* [Provided material]:

*** Begin section ***

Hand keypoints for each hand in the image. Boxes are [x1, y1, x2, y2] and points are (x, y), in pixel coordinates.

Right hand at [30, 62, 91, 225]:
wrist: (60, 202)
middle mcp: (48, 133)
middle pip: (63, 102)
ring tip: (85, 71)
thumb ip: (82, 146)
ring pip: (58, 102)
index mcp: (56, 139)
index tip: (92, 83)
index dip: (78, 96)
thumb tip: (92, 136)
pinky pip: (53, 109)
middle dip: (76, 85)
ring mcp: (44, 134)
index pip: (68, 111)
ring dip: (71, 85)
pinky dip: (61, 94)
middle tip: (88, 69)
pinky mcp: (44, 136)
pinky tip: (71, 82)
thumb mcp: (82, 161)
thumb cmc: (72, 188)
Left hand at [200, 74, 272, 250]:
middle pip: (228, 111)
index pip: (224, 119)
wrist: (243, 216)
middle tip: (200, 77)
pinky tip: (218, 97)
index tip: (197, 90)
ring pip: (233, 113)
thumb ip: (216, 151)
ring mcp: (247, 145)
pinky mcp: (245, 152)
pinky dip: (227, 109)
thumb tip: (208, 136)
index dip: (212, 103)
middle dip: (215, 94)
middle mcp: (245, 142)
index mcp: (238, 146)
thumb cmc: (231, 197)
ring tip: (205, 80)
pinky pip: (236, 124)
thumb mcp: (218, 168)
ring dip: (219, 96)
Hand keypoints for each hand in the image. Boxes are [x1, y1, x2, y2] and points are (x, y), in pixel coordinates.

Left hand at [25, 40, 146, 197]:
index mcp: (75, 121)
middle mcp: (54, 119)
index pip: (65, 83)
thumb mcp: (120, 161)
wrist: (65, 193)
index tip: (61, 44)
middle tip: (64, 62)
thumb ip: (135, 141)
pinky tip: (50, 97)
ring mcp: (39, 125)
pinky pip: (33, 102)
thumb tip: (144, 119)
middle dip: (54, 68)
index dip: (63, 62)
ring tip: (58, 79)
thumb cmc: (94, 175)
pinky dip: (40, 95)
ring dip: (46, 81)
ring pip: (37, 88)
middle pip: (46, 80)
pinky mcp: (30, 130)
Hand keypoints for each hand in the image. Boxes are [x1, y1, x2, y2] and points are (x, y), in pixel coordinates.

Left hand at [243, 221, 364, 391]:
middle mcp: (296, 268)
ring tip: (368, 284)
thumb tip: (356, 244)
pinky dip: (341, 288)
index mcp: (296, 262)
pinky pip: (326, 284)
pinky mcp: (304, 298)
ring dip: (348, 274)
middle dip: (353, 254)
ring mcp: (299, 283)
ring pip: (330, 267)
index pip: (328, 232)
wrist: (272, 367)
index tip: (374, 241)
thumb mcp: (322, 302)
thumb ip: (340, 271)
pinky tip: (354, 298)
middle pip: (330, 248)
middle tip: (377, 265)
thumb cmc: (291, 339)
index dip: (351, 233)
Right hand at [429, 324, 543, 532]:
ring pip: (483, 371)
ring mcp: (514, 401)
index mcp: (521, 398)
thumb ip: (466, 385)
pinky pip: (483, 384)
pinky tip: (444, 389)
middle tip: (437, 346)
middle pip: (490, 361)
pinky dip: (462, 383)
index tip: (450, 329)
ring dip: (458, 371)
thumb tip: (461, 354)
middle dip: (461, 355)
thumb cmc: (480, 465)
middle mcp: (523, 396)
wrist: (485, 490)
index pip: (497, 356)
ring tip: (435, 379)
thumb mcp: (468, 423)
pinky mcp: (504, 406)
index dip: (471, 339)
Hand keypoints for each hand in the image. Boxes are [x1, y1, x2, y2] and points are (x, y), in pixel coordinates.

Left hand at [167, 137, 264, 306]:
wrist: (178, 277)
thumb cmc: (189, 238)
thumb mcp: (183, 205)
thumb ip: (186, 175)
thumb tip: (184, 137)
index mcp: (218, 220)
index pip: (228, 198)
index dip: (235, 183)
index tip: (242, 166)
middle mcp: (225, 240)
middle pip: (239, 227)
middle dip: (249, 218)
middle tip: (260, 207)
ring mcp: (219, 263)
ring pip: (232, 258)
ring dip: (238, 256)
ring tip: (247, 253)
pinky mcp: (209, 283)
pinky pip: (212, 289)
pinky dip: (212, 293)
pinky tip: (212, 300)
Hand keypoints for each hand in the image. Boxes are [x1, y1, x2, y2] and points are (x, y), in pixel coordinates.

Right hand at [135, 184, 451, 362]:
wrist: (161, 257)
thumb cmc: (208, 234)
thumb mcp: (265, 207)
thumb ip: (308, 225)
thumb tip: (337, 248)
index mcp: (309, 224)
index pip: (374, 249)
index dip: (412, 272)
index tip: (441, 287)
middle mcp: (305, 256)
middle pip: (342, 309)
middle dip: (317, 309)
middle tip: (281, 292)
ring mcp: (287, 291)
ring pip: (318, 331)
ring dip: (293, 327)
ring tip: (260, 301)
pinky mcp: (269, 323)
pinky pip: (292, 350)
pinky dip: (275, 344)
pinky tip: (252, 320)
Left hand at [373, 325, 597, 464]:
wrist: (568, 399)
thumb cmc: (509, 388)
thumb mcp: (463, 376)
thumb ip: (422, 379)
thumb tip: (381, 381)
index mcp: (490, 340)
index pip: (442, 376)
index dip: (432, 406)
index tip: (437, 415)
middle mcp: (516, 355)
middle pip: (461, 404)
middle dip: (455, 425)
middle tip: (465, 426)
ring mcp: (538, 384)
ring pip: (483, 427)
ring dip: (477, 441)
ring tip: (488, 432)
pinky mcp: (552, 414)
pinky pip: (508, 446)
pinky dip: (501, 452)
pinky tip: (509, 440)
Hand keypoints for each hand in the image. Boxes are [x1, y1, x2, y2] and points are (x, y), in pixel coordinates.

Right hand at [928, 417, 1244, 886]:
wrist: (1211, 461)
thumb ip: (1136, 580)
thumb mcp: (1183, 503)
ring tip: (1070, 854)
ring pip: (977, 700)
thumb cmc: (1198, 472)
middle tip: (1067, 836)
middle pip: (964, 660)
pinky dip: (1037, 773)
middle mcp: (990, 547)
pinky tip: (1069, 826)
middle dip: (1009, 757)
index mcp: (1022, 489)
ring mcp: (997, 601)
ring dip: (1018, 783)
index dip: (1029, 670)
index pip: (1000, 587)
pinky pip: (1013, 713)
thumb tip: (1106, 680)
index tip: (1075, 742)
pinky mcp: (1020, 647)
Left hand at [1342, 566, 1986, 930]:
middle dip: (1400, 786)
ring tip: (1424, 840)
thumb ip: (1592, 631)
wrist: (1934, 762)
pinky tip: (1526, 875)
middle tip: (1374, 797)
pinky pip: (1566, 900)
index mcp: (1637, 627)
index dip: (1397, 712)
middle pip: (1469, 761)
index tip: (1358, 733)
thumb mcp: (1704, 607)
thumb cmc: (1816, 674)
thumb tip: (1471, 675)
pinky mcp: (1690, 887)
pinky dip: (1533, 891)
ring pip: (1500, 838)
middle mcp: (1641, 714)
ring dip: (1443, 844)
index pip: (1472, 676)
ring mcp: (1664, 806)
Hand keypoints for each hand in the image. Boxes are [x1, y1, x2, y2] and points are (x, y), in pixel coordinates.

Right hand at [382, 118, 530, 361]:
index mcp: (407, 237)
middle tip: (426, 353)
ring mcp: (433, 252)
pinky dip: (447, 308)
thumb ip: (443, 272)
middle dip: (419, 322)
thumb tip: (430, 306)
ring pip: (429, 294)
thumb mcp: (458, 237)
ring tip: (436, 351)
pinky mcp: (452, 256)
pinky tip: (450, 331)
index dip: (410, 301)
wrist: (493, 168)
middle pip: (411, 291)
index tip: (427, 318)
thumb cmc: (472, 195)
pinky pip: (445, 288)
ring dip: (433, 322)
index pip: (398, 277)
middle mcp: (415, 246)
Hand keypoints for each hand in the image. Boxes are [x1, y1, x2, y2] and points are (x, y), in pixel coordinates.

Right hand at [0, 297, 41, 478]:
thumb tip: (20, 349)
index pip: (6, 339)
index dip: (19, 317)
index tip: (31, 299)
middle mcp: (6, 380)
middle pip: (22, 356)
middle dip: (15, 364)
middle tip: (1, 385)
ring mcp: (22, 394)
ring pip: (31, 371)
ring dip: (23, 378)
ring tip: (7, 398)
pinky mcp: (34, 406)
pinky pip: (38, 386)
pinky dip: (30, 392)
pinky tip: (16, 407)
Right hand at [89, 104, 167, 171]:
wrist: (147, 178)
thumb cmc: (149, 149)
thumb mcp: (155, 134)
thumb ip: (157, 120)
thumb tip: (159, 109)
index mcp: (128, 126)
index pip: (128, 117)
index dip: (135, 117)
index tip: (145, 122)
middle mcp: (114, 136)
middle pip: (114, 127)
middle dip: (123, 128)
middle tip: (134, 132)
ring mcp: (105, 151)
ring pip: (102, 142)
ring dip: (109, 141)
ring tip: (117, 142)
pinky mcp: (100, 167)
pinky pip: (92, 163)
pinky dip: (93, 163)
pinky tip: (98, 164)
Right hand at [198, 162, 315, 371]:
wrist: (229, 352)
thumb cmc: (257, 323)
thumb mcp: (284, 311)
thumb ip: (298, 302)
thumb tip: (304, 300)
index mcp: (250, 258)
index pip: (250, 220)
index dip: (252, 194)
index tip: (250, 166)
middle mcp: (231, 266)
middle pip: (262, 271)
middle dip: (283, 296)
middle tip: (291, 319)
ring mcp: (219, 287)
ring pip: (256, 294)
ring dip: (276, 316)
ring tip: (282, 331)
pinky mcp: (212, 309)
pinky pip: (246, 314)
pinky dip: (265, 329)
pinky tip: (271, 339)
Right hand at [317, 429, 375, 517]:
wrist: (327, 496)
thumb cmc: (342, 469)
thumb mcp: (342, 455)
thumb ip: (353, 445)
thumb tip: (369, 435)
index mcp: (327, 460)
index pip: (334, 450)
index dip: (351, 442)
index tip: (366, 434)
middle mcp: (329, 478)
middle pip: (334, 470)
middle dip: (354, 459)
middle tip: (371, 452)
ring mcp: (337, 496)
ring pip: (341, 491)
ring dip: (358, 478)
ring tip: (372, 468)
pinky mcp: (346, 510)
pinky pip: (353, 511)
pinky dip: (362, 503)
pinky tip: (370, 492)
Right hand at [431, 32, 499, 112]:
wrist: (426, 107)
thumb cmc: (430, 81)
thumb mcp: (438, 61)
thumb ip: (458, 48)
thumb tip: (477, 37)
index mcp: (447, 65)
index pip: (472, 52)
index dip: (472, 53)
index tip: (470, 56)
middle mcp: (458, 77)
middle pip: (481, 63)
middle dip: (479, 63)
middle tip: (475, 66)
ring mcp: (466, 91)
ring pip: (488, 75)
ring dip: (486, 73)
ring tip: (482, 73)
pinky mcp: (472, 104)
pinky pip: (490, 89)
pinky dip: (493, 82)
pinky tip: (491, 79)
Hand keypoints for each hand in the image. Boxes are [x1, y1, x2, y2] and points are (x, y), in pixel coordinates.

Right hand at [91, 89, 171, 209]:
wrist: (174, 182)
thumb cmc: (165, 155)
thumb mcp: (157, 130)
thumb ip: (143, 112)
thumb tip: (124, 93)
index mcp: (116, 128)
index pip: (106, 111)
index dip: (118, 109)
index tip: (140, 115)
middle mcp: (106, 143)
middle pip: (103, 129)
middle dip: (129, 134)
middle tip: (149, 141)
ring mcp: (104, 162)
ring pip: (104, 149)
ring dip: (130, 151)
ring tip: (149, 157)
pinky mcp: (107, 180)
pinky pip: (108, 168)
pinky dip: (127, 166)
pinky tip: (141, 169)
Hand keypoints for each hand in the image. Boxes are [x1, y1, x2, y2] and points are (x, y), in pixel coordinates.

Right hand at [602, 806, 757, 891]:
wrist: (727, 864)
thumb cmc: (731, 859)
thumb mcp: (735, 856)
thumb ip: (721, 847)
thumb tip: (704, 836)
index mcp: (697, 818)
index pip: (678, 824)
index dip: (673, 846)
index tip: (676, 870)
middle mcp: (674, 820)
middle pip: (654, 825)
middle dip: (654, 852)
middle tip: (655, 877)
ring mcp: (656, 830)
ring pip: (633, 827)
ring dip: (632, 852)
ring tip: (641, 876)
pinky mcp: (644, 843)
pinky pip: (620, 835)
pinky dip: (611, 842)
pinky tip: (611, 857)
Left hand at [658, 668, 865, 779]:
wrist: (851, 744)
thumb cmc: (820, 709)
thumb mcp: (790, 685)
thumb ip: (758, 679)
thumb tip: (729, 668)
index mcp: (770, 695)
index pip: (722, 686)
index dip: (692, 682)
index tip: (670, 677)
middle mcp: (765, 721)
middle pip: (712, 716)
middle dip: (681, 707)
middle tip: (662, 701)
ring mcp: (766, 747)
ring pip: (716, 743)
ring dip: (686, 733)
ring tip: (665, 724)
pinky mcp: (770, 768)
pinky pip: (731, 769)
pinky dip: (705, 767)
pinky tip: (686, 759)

*** End section ***

* [Work task]:
Your answer should consist of the lines above that hold the word "Left".

* [Exercise answer]:
Left hand at [200, 74, 272, 250]:
Left hand at [25, 40, 146, 197]:
Left hand at [243, 221, 364, 391]:
Left hand at [167, 137, 264, 306]:
Left hand at [373, 325, 597, 464]:
Left hand at [1342, 566, 1986, 930]:
Left hand at [658, 668, 865, 779]:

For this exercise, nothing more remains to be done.